WHAT TO WORK ON:
Reproduce the lines between the one containing "这套书共四册，封面拼在一起是" and the one containing "5. **Buy-and-Hold Outperformance**: This", inclusive, switching "SMA" to "moving average" and leaving everything else unchanged.

══════════

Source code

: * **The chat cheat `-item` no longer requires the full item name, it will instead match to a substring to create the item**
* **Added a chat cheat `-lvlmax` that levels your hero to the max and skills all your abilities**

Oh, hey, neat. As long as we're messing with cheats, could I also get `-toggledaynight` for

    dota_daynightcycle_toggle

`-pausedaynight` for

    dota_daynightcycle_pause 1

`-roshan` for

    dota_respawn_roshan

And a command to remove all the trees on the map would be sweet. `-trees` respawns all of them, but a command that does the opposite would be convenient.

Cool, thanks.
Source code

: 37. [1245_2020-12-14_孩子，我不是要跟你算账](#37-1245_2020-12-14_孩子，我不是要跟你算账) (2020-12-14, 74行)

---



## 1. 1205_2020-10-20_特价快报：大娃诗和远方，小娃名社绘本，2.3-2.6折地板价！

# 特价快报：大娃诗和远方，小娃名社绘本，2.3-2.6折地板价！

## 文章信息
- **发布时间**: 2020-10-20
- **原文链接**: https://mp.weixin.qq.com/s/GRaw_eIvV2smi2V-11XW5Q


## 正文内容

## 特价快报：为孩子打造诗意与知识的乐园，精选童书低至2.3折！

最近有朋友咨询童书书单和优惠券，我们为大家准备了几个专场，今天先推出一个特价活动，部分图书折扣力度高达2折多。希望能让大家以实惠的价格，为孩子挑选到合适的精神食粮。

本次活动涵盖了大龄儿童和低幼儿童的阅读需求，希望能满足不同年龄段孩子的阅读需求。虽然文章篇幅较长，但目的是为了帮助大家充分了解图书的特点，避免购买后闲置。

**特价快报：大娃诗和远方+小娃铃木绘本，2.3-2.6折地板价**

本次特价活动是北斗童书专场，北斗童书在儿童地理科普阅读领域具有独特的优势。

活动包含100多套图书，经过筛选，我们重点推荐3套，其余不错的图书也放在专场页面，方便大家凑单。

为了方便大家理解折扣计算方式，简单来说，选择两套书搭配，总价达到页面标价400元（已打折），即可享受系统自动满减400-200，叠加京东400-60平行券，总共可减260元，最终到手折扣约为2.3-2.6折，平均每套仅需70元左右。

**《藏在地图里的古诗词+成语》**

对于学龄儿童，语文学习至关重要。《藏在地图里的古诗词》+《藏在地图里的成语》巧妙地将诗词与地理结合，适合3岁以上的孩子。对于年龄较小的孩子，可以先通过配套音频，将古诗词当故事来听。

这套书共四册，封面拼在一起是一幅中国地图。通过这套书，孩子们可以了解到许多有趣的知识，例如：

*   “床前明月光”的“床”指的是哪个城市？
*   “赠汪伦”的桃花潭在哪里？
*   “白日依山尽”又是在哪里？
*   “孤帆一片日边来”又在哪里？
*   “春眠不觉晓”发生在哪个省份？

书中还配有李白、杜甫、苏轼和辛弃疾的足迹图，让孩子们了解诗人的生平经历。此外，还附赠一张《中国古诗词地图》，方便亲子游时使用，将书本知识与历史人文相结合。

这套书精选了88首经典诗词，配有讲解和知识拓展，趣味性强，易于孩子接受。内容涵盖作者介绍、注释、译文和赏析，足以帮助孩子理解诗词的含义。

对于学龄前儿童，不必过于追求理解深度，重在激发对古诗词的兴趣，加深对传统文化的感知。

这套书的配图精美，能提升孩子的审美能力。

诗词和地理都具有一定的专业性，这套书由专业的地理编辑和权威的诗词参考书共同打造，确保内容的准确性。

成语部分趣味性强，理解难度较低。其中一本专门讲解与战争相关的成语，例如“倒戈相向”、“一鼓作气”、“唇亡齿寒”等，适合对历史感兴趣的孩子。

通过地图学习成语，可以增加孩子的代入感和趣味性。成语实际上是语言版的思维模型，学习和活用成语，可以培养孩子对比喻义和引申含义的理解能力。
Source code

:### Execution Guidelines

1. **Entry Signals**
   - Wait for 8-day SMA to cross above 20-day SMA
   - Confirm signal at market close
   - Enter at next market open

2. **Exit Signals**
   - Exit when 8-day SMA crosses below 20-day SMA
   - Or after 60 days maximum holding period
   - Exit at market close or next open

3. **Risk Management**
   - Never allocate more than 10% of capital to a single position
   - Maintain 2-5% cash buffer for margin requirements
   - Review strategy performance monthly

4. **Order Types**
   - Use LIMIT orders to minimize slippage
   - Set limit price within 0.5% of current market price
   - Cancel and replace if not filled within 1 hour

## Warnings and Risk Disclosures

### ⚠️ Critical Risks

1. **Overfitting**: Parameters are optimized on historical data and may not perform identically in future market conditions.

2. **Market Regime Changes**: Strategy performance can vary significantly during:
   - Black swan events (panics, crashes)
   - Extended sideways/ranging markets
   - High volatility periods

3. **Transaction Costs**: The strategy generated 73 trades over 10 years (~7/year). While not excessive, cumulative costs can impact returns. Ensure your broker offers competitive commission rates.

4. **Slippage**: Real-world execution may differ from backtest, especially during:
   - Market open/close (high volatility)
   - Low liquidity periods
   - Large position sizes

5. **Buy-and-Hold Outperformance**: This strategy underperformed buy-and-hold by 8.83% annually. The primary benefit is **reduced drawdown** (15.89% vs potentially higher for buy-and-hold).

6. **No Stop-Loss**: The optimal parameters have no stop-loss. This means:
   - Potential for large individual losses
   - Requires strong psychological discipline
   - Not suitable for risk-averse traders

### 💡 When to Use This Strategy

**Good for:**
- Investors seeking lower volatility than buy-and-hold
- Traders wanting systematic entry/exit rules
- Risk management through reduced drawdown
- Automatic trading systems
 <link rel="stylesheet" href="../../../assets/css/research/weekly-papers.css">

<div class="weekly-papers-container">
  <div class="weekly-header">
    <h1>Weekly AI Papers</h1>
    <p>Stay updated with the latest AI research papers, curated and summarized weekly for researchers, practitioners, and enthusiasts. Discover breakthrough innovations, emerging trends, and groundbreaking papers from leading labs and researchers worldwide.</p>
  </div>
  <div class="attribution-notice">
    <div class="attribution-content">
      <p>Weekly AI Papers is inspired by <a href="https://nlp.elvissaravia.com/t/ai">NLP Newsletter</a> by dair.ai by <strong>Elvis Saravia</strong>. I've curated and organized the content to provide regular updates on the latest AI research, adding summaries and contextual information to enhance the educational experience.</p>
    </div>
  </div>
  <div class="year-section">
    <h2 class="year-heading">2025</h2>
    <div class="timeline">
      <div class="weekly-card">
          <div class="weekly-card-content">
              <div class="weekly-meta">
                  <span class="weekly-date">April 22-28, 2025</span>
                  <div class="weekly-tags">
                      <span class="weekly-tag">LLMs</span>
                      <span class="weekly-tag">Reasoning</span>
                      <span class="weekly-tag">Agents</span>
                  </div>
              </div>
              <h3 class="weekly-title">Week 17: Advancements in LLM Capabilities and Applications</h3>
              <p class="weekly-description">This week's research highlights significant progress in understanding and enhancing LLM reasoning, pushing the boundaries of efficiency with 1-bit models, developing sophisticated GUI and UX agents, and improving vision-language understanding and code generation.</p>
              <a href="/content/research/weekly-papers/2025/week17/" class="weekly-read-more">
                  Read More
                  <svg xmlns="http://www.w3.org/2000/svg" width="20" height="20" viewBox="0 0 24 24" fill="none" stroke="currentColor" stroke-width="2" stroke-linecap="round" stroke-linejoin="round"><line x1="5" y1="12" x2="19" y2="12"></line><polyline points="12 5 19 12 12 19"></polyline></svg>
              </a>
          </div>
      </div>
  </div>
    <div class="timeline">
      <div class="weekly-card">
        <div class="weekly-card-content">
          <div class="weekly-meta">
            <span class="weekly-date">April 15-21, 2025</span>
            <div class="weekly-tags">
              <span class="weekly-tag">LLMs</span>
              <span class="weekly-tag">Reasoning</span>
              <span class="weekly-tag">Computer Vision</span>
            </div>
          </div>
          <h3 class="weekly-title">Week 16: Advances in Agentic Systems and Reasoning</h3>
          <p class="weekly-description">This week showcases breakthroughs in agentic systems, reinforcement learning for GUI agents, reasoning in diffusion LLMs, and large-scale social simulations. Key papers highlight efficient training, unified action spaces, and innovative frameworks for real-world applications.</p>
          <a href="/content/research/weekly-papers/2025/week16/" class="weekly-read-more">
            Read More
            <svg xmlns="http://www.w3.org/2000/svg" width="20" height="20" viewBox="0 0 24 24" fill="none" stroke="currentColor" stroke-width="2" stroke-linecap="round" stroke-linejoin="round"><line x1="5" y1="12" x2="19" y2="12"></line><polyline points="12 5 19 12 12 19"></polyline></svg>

══════════

RESPONSE BOX:
这套书共四册，封面拼在一起是一幅中国地图。通过这套书，孩子们可以了解到许多有趣的知识，例如：

*   “床前明月光”的“床”指的是哪个城市？
*   “赠汪伦”的桃花潭在哪里？
*   “白日依山尽”又是在哪里？
*   “孤帆一片日边来”又在哪里？
*   “春眠不觉晓”发生在哪个省份？

书中还配有李白、杜甫、苏轼和辛弃疾的足迹图，让孩子们了解诗人的生平经历。此外，还附赠一张《中国古诗词地图》，方便亲子游时使用，将书本知识与历史人文相结合。

这套书精选了88首经典诗词，配有讲解和知识拓展，趣味性强，易于孩子接受。内容涵盖作者介绍、注释、译文和赏析，足以帮助孩子理解诗词的含义。

对于学龄前儿童，不必过于追求理解深度，重在激发对古诗词的兴趣，加深对传统文化的感知。

这套书的配图精美，能提升孩子的审美能力。

诗词和地理都具有一定的专业性，这套书由专业的地理编辑和权威的诗词参考书共同打造，确保内容的准确性。

成语部分趣味性强，理解难度较低。其中一本专门讲解与战争相关的成语，例如“倒戈相向”、“一鼓作气”、“唇亡齿寒”等，适合对历史感兴趣的孩子。

通过地图学习成语，可以增加孩子的代入感和趣味性。成语实际上是语言版的思维模型，学习和活用成语，可以培养孩子对比喻义和引申含义的理解能力。
Source code

:### Execution Guidelines

1. **Entry Signals**
   - Wait for 8-day moving average to cross above 20-day moving average
   - Confirm signal at market close
   - Enter at next market open

2. **Exit Signals**
   - Exit when 8-day moving average crosses below 20-day moving average
   - Or after 60 days maximum holding period
   - Exit at market close or next open

3. **Risk Management**
   - Never allocate more than 10% of capital to a single position
   - Maintain 2-5% cash buffer for margin requirements
   - Review strategy performance monthly

4. **Order Types**
   - Use LIMIT orders to minimize slippage
   - Set limit price within 0.5% of current market price
   - Cancel and replace if not filled within 1 hour

## Warnings and Risk Disclosures

### ⚠️ Critical Risks

1. **Overfitting**: Parameters are optimized on historical data and may not perform identically in future market conditions.

2. **Market Regime Changes**: Strategy performance can vary significantly during:
   - Black swan events (panics, crashes)
   - Extended sideways/ranging markets
   - High volatility periods

3. **Transaction Costs**: The strategy generated 73 trades over 10 years (~7/year). While not excessive, cumulative costs can impact returns. Ensure your broker offers competitive commission rates.

4. **Slippage**: Real-world execution may differ from backtest, especially during:
   - Market open/close (high volatility)
   - Low liquidity periods
   - Large position sizes

5. **Buy-and-Hold Outperformance**: This strategy underperformed buy-and-hold by 8.83% annually. The primary benefit is **reduced drawdown** (15.89% vs potentially higher for buy-and-hold).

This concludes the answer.